(Records from a data collection)
********
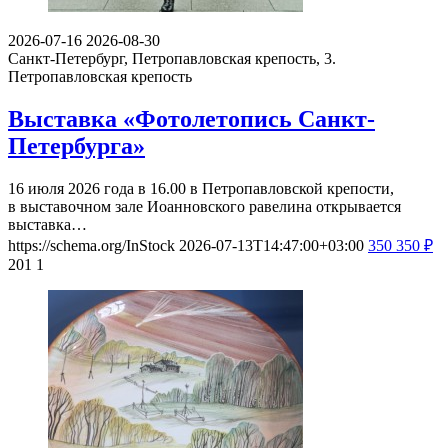
2026-07-16
2026-08-30
Санкт-Петербург, Петропавловская крепость, 3.
Петропавловская крепость
Выставка «Фотолетопись Санкт-
Петербурга»
16 июля 2026 года в 16.00 в Петропавловской крепости,
в выставочном зале Иоанновского равелина открывается
выставка…
https://schema.org/InStock
2026-07-13T14:47:00+03:00
350
350
₽
201
1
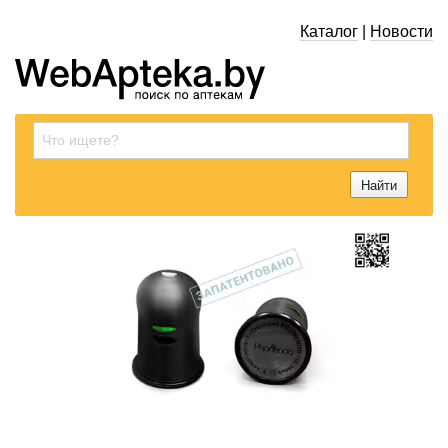
Каталог
|
Новости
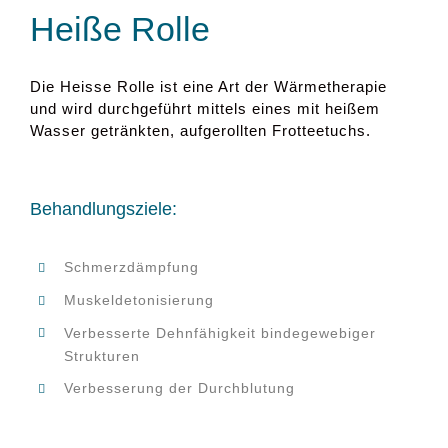
Heiße Rolle
Die Heisse Rolle ist eine Art der Wärmetherapie
und wird durchgeführt mittels eines mit heißem
Wasser getränkten, aufgerollten Frotteetuchs.
Behandlungsziele:
Schmerzdämpfung
Muskeldetonisierung
Verbesserte Dehnfähigkeit bindegewebiger
Strukturen
Verbesserung der Durchblutung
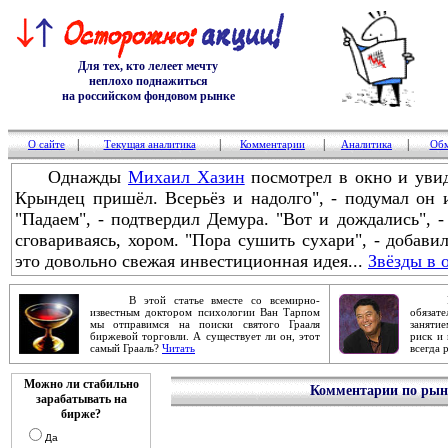
Для тех, кто лелеет мечту
неплохо поднажиться
на российском фондовом рынке
|
|
|
|
О сайте
Текущая аналитика
Комментарии
Аналитика
Обм
Однажды
Михаил Хазин
посмотрел в окно и увид
Крындец пришёл. Всерьёз и надолго", - подумал он
"Падаем", - подтвердил Демура. "Вот и дождались", -
сговариваясь, хором. "Пора сушить сухари", - добави
это довольно свежая инвестиционная идея...
Звёзды в 
В этой статье вместе со всемирно-
Робер
известным доктором психологии Ван Тарпом
обяза
мы отправимся на поиски святого Грааля
заняти
биржевой торговли. А существует ли он, этот
риск и 
самый Грааль?
Читать
всегда 
Можно ли стабильно
Комментарии по рынк
зарабатывать на
бирже?
Да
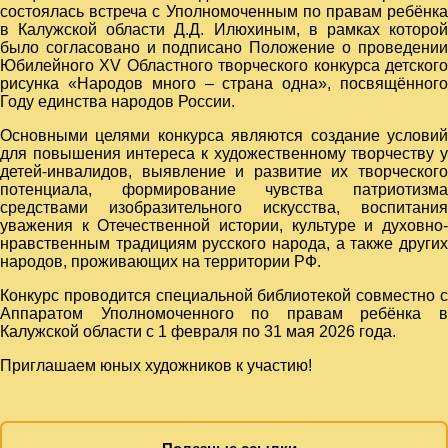
состоялась встреча с Уполномоченным по правам ребёнка
в Калужской области Д.Д. Илюхиным, в рамках которой
было согласовано и подписано Положение о проведении
Юбилейного
XV
Областного творческого конкурса детског
рисунка «Народов много – страна одна», посвящённого
Году единства народов России.
Основными целями конкурса являются создание условий
для повышения интереса к художественному творчеству у
детей-инвалидов, выявление и развитие их творческого
потенциала, формирование чувства патриотизма
средствами изобразительного искусства, воспитания
уважения к Отечественной истории, культуре и духовно-
нравственным традициям русского народа, а также других
народов, проживающих на территории РФ.
Конкурс проводится специальной библиотекой совместно с
Аппаратом Уполномоченного по правам ребёнка в
Калужской области с 1 февраля по 31 мая 2026 года.
Приглашаем юных художников к участию!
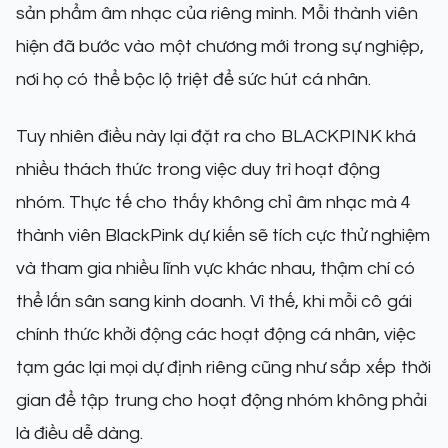
sản phẩm âm nhạc của riêng mình. Mỗi thành viên
hiện đã bước vào một chương mới trong sự nghiệp,
nơi họ có thể bộc lộ triệt để sức hút cá nhân.
Tuy nhiên điều này lại đặt ra cho BLACKPINK khá
nhiều thách thức trong việc duy trì hoạt động
nhóm. Thực tế cho thấy không chỉ âm nhạc mà 4
thành viên BlackPink dự kiến sẽ tích cực thử nghiệm
và tham gia nhiều lĩnh vực khác nhau, thậm chí có
thể lấn sân sang kinh doanh. Vì thế, khi mỗi cô gái
chính thức khởi động các hoạt động cá nhân, việc
tạm gác lại mọi dự định riêng cũng như sắp xếp thời
gian để tập trung cho hoạt động nhóm không phải
là điều dễ dàng.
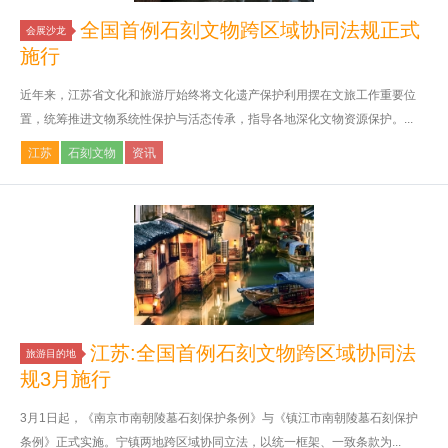
全国首例石刻文物跨区域协同法规正式
会展沙龙
施行
近年来，江苏省文化和旅游厅始终将文化遗产保护利用摆在文旅工作重要位
置，统筹推进文物系统性保护与活态传承，指导各地深化文物资源保护。...
江苏
石刻文物
资讯
江苏:全国首例石刻文物跨区域协同法
旅游目的地
规3月施行
3月1日起，《南京市南朝陵墓石刻保护条例》与《镇江市南朝陵墓石刻保护
条例》正式实施。宁镇两地跨区域协同立法，以统一框架、一致条款为...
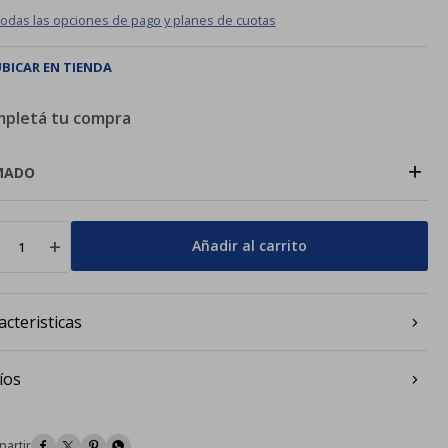
todas las opciones de pago y planes de cuotas
BICAR EN TIENDA
pletá tu compra
+
MADO
add
Añadir al carrito
acteristicas
íos




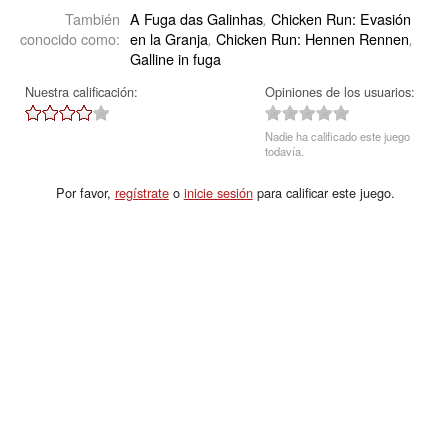
También
A Fuga das Galinhas
Chicken Run: Evasión
,
conocido como:
en la Granja
Chicken Run: Hennen Rennen
,
,
Galline in fuga
Nuestra calificación:
Opiniones de los usuarios:
Nadie ha calificado este juego
todavía.
Por favor,
regístrate
o
inicie sesión
para calificar este juego.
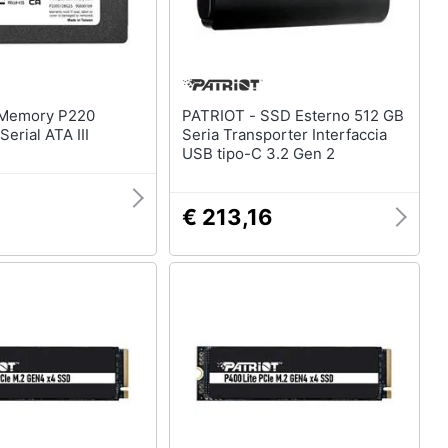
PATRIOT - SSD Esterno 512 GB
Serial ATA III
Seria Transporter Interfaccia
USB tipo-C 3.2 Gen 2
€ 213,16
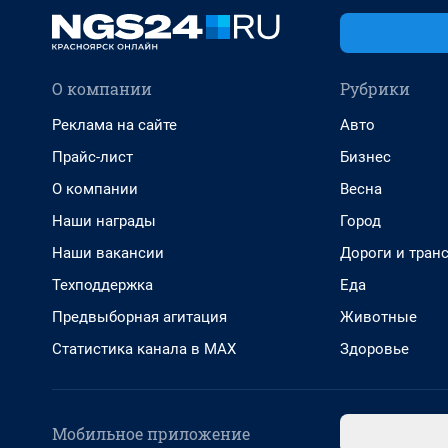
О компании
Рубрики
Реклама на сайте
Авто
Прайс-лист
Бизнес
О компании
Весна
Наши награды
Город
Наши вакансии
Дороги и тран
Техподдержка
Еда
Предвыборная агитация
Животные
Статистика канала в MAX
Здоровье
Мобильное приложение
********
## What is needed
Extract the text of every row above, line for line and without changes, and leave the pictures out.

## Your response
2026-07-16
2026-08-30
Санкт-Петербург, Петропавловская крепость, 3.
Петропавловская крепость
Выставка «Фотолетопись Санкт-
Петербурга»
16 июля 2026 года в 16.00 в Петропавловской крепости,
в выставочном зале Иоанновского равелина открывается
выставка…
https://schema.org/InStock
2026-07-13T14:47:00+03:00
350
350
₽
201
1
Каталог
|
Новости
Heiße Rolle
Die Heisse Rolle ist eine Art der Wärmetherapie
und wird durchgeführt mittels eines mit heißem
Wasser getränkten, aufgerollten Frotteetuchs.
Behandlungsziele:
Schmerzdämpfung
Muskeldetonisierung
Verbesserte Dehnfähigkeit bindegewebiger
Strukturen
Verbesserung der Durchblutung
Для тех, кто лелеет мечту
неплохо поднажиться
на российском фондовом рынке
|
|
|
|
О сайте
Текущая аналитика
Комментарии
Аналитика
Обм
Однажды
Михаил Хазин
посмотрел в окно и увид
Крындец пришёл. Всерьёз и надолго", - подумал он
"Падаем", - подтвердил Демура. "Вот и дождались", -
сговариваясь, хором. "Пора сушить сухари", - добави
это довольно свежая инвестиционная идея...
Звёзды в 
В этой статье вместе со всемирно-
Робер
известным доктором психологии Ван Тарпом
обяза
мы отправимся на поиски святого Грааля
заняти
биржевой торговли. А существует ли он, этот
риск и 
самый Грааль?
Читать
всегда 
Можно ли стабильно
Комментарии по рынк
зарабатывать на
бирже?
Да
состоялась встреча с Уполномоченным по правам ребёнка
в Калужской области Д.Д. Илюхиным, в рамках которой
было согласовано и подписано Положение о проведении
Юбилейного
XV
Областного творческого конкурса детског
рисунка «Народов много – страна одна», посвящённого
Году единства народов России.
Основными целями конкурса являются создание условий
для повышения интереса к художественному творчеству у
детей-инвалидов, выявление и развитие их творческого
потенциала, формирование чувства патриотизма
средствами изобразительного искусства, воспитания
уважения к Отечественной истории, культуре и духовно-
нравственным традициям русского народа, а также других
народов, проживающих на территории РФ.
Конкурс проводится специальной библиотекой совместно с
Аппаратом Уполномоченного по правам ребёнка в
Калужской области с 1 февраля по 31 мая 2026 года.
Приглашаем юных художников к участию!
sản phẩm âm nhạc của riêng mình. Mỗi thành viên
hiện đã bước vào một chương mới trong sự nghiệp,
nơi họ có thể bộc lộ triệt để sức hút cá nhân.
Tuy nhiên điều này lại đặt ra cho BLACKPINK khá
nhiều thách thức trong việc duy trì hoạt động
nhóm. Thực tế cho thấy không chỉ âm nhạc mà 4
thành viên BlackPink dự kiến sẽ tích cực thử nghiệm
và tham gia nhiều lĩnh vực khác nhau, thậm chí có
thể lấn sân sang kinh doanh. Vì thế, khi mỗi cô gái
chính thức khởi động các hoạt động cá nhân, việc
tạm gác lại mọi dự định riêng cũng như sắp xếp thời
gian để tập trung cho hoạt động nhóm không phải
là điều dễ dàng.
全国首例石刻文物跨区域协同法规正式
会展沙龙
施行
近年来，江苏省文化和旅游厅始终将文化遗产保护利用摆在文旅工作重要位
置，统筹推进文物系统性保护与活态传承，指导各地深化文物资源保护。...
江苏
石刻文物
资讯
江苏:全国首例石刻文物跨区域协同法
旅游目的地
规3月施行
3月1日起，《南京市南朝陵墓石刻保护条例》与《镇江市南朝陵墓石刻保护
条例》正式实施。宁镇两地跨区域协同立法，以统一框架、一致条款为...
todas las opciones de pago y planes de cuotas
BICAR EN TIENDA
pletá tu compra
+
MADO
add
Añadir al carrito
acteristicas
íos




También
A Fuga das Galinhas
Chicken Run: Evasión
,
conocido como:
en la Granja
Chicken Run: Hennen Rennen
,
,
Galline in fuga
Nuestra calificación:
Opiniones de los usuarios:
Nadie ha calificado este juego
todavía.
Por favor,
regístrate
o
inicie sesión
para calificar este juego.
PATRIOT - SSD Esterno 512 GB
Serial ATA III
Seria Transporter Interfaccia
USB tipo-C 3.2 Gen 2
€ 213,16
О компании
Рубрики
Реклама на сайте
Авто
Прайс-лист
Бизнес
О компании
Весна
Наши награды
Город
Наши вакансии
Дороги и тран
Техподдержка
Еда
Предвыборная агитация
Животные
Статистика канала в MAX
Здоровье
Мобильное приложение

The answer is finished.